Il primo pensiero dell’allenatore della Reggina 1914 è rivolto proprio ai tifosi, protagonisti di un’accoglienza straordinaria in occasione della presentazione della squadra all’Arena dello Stretto.
«I nostri tifosi ci stanno già trasmettendo una grande carica. Vedere tutta quella gente ieri sera all’Arena dello Stretto, in occasione della presentazione, è stata un’emozione indescrivibile – racconta Marchionni – anche se ci eravamo accorti di quanto calore ci fosse intorno a noi sia durante il ritiro di Cantalupa che nell’allenamento congiunto con il Catona».

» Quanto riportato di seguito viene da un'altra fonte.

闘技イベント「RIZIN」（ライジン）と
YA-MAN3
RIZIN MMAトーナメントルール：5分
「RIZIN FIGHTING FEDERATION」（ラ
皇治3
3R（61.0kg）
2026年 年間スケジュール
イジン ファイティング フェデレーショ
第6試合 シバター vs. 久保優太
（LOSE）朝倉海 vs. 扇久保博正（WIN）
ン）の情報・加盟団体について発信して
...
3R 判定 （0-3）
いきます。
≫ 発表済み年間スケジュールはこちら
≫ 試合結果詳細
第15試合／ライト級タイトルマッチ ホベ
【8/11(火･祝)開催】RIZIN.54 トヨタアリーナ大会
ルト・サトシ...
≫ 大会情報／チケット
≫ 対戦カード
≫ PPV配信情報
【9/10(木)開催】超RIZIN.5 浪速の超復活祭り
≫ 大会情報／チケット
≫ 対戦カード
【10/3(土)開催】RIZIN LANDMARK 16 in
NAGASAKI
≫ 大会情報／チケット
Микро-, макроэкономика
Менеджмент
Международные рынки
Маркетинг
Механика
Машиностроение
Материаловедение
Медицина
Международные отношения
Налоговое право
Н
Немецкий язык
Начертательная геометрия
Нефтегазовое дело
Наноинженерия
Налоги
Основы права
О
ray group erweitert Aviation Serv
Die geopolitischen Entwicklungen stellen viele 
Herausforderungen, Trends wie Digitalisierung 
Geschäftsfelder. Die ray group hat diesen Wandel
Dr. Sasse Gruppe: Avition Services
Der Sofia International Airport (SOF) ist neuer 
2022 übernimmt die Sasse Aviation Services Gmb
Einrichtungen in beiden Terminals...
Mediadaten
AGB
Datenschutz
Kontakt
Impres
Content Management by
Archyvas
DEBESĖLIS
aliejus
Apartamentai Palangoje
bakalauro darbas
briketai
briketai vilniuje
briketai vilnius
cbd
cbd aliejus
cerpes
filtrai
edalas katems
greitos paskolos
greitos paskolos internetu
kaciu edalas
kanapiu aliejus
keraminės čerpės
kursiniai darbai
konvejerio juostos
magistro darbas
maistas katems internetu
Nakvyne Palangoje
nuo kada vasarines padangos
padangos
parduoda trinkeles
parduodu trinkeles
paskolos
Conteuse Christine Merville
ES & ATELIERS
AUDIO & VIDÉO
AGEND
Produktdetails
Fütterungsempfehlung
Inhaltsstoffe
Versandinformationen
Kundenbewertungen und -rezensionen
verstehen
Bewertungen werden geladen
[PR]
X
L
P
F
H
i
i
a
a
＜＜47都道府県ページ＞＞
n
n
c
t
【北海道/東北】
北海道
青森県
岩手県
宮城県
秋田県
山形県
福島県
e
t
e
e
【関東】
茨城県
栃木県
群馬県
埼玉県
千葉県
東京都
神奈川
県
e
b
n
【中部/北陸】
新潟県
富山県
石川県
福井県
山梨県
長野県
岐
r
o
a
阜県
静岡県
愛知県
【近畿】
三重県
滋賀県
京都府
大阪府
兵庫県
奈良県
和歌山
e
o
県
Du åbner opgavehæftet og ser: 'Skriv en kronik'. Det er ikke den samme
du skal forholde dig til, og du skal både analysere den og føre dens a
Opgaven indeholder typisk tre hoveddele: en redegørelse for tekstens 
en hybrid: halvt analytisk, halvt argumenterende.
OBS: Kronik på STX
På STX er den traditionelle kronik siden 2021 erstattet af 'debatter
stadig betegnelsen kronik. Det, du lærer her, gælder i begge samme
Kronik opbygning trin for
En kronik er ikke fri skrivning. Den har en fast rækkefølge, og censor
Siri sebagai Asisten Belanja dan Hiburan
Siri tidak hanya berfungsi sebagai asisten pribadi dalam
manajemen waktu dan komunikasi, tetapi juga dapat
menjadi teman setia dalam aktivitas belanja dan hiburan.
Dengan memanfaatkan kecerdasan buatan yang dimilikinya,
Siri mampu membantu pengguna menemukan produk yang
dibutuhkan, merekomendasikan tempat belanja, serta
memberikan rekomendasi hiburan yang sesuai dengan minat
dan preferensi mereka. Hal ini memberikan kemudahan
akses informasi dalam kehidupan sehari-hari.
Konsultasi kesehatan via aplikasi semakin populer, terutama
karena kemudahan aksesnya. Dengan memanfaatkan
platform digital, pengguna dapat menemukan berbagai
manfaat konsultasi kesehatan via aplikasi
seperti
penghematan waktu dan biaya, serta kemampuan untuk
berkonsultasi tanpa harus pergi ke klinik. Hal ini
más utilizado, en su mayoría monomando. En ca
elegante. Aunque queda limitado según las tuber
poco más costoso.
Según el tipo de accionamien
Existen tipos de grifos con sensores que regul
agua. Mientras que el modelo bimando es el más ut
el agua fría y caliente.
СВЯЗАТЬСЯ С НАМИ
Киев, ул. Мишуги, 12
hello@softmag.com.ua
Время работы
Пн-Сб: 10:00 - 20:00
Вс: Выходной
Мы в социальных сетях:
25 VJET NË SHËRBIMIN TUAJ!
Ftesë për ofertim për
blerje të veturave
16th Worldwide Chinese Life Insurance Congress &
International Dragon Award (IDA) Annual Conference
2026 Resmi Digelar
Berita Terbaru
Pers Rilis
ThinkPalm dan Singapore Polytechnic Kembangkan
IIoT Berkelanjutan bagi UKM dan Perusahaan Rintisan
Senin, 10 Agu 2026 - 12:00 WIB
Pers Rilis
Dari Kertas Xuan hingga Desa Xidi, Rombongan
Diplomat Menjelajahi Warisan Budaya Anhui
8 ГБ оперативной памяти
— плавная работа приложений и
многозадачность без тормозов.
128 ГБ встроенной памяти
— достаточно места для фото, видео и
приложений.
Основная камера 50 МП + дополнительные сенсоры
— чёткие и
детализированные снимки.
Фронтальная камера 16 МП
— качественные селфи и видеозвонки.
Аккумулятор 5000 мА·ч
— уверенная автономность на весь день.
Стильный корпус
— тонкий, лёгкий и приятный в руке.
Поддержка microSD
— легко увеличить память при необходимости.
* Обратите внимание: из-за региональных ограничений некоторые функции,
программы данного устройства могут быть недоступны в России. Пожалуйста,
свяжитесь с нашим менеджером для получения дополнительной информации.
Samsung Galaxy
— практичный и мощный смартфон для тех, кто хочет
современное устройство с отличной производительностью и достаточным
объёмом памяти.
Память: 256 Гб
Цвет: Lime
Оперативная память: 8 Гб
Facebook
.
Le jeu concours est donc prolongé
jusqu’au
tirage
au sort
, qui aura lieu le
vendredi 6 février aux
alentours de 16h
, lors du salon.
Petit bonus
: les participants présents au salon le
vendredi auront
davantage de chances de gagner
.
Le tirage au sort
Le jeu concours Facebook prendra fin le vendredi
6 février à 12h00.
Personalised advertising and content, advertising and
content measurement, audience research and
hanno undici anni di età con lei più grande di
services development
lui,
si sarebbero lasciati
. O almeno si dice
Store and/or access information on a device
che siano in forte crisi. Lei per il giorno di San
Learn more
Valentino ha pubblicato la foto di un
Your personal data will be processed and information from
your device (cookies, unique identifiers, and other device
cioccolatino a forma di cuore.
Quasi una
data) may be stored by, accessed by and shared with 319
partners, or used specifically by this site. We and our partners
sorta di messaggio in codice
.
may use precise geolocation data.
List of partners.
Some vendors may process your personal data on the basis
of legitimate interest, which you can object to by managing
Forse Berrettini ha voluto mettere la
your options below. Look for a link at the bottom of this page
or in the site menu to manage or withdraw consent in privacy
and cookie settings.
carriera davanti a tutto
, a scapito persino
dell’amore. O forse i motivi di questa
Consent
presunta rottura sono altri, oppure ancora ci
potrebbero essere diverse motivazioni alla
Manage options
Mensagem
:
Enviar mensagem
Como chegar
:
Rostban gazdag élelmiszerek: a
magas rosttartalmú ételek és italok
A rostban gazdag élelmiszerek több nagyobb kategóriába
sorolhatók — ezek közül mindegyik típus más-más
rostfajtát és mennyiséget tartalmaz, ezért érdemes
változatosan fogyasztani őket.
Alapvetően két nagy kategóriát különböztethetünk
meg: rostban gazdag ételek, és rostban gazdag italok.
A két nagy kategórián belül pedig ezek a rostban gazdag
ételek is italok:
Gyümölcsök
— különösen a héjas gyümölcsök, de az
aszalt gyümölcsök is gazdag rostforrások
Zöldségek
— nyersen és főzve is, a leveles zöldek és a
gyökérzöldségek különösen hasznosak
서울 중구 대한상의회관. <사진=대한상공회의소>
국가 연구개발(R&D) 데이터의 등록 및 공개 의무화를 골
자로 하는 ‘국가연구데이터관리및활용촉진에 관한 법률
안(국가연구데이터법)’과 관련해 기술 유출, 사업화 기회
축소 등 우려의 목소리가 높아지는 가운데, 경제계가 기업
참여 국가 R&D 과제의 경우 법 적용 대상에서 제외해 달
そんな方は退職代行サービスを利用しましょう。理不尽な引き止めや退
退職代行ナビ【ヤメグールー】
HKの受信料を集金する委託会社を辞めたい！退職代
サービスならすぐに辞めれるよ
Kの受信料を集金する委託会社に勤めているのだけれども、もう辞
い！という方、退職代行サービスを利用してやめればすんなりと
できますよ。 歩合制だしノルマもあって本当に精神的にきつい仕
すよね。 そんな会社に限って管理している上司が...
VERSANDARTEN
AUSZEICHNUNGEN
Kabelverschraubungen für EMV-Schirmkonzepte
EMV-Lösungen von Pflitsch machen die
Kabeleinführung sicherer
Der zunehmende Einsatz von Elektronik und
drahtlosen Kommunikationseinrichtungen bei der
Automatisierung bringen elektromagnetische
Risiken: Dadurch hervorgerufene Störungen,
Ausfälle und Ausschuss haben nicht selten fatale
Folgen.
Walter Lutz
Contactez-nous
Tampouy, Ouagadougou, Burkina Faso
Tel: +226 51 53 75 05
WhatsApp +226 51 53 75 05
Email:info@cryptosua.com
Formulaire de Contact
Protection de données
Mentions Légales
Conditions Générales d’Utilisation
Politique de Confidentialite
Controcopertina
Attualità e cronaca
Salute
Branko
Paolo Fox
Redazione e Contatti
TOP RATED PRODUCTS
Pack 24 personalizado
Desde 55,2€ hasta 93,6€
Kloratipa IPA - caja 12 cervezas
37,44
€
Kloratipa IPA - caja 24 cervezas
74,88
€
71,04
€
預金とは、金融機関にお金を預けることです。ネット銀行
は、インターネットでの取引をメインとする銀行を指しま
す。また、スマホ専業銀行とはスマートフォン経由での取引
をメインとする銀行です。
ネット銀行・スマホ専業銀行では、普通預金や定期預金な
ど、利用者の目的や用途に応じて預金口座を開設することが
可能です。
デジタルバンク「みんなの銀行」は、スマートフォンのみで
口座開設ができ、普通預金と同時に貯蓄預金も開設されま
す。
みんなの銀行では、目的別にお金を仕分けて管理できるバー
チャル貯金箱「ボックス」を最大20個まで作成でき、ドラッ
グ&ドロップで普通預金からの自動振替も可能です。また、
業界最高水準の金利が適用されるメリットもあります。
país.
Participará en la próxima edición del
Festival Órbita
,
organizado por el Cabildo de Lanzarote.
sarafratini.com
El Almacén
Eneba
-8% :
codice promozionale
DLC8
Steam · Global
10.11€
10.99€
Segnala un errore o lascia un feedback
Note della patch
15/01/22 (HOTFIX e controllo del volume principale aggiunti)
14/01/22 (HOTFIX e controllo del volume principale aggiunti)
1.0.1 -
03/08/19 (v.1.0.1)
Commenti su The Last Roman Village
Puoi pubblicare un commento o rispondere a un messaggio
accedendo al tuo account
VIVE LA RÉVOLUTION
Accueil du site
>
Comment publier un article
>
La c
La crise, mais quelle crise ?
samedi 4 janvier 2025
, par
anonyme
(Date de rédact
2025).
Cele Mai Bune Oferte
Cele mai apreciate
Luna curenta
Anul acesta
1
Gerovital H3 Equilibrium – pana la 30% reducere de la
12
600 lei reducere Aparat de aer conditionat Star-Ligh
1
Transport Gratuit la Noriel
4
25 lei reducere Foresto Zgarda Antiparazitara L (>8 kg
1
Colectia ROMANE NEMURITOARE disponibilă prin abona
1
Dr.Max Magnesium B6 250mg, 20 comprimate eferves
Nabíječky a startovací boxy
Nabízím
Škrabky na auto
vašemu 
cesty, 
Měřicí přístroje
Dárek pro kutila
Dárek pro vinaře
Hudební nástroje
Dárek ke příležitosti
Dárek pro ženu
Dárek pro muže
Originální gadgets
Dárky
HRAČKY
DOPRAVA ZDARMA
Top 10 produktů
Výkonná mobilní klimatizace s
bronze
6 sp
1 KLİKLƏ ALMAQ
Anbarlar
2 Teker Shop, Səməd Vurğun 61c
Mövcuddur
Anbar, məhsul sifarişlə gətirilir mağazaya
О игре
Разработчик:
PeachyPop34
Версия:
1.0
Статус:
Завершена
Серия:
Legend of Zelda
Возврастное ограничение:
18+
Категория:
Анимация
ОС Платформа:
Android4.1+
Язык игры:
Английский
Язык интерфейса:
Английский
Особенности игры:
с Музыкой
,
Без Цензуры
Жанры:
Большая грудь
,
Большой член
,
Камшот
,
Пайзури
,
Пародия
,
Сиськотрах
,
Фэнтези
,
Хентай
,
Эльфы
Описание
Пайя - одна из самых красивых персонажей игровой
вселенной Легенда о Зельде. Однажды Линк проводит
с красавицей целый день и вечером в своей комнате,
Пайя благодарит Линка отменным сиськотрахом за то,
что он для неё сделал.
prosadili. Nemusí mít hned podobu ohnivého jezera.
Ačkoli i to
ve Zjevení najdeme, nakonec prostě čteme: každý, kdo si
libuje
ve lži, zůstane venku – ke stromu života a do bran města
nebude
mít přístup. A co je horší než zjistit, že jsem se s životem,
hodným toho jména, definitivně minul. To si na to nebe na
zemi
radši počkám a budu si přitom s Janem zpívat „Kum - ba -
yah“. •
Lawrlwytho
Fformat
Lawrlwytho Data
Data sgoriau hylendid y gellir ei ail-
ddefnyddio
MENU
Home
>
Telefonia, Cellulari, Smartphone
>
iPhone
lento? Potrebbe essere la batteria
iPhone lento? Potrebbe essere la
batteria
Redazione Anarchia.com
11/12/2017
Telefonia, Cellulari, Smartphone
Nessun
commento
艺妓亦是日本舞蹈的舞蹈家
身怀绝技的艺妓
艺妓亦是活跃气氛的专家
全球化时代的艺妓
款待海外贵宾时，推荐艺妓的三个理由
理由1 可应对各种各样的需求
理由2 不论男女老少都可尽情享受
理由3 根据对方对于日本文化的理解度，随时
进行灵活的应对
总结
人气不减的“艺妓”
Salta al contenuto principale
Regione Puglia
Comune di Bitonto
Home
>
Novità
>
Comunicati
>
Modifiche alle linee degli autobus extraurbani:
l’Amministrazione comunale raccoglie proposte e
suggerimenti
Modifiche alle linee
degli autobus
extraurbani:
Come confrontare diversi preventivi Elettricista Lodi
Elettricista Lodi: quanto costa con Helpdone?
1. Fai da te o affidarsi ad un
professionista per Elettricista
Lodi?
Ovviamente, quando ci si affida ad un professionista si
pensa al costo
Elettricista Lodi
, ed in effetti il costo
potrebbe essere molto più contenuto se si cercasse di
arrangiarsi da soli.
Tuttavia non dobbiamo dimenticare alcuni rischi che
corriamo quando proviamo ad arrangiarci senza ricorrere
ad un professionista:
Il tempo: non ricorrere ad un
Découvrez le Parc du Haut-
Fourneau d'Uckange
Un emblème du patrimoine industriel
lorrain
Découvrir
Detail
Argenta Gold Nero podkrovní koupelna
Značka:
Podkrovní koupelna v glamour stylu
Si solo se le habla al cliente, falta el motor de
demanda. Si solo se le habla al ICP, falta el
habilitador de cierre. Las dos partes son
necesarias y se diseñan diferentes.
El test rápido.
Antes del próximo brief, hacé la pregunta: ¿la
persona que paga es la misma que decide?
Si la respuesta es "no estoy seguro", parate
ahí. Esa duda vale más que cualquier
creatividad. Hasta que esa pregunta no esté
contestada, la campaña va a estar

Un entusiasmo che il tecnico vuole trasformare in motivazione e responsabilità: «Non vogliamo deludere questa piazza, che merita di tornare presto nelle categorie che le competono per storia e tradizione».
Poi l’attenzione si sposta inevitabilmente sul campo e sulla prima sfida ufficiale. Marchionni invita i suoi a mantenere alta la concentrazione e a non sottovalutare l’avversario.
«Siamo consapevoli della nostra forza e del nostro valore, ma guai a sottovalutare l’impegno – sottolinea il tecnico – perché affronteremo una squadra che porta con sé l’entusiasmo della neopromossa, senza dimenticare che domenica scorsa ha eliminato il Brindisi».
Rispetto per il PraiaTortora, dunque, ma anche grande fiducia nei mezzi della Reggina. L’allenatore amaranto si aspetta una risposta immediata dalla sua squadra.
«È chiaro che mi aspetto una prestazione importante e sono convinto che i ragazzi faranno subito vedere quanto la Reggina sia intenzionata a conquistare il proprio pubblico, dando un segnale immediato e chiaro anche in vista del campionato».
Un messaggio che racchiude le ambizioni della nuova stagione. «Tutti sappiamo cosa rappresentiamo, tutti sappiamo dove vogliamo e dobbiamo arrivare: è giunto il momento di dimostrarlo – conclude Marchionni – a partire da domani sera».
La Coppa Italia diventa così il primo vero banco di prova per la Reggina. Una sfida da affrontare con rispetto, ma anche con la consapevolezza di avere alle spalle un popolo pronto a spingere gli amaranto verso una stagione da protagonisti.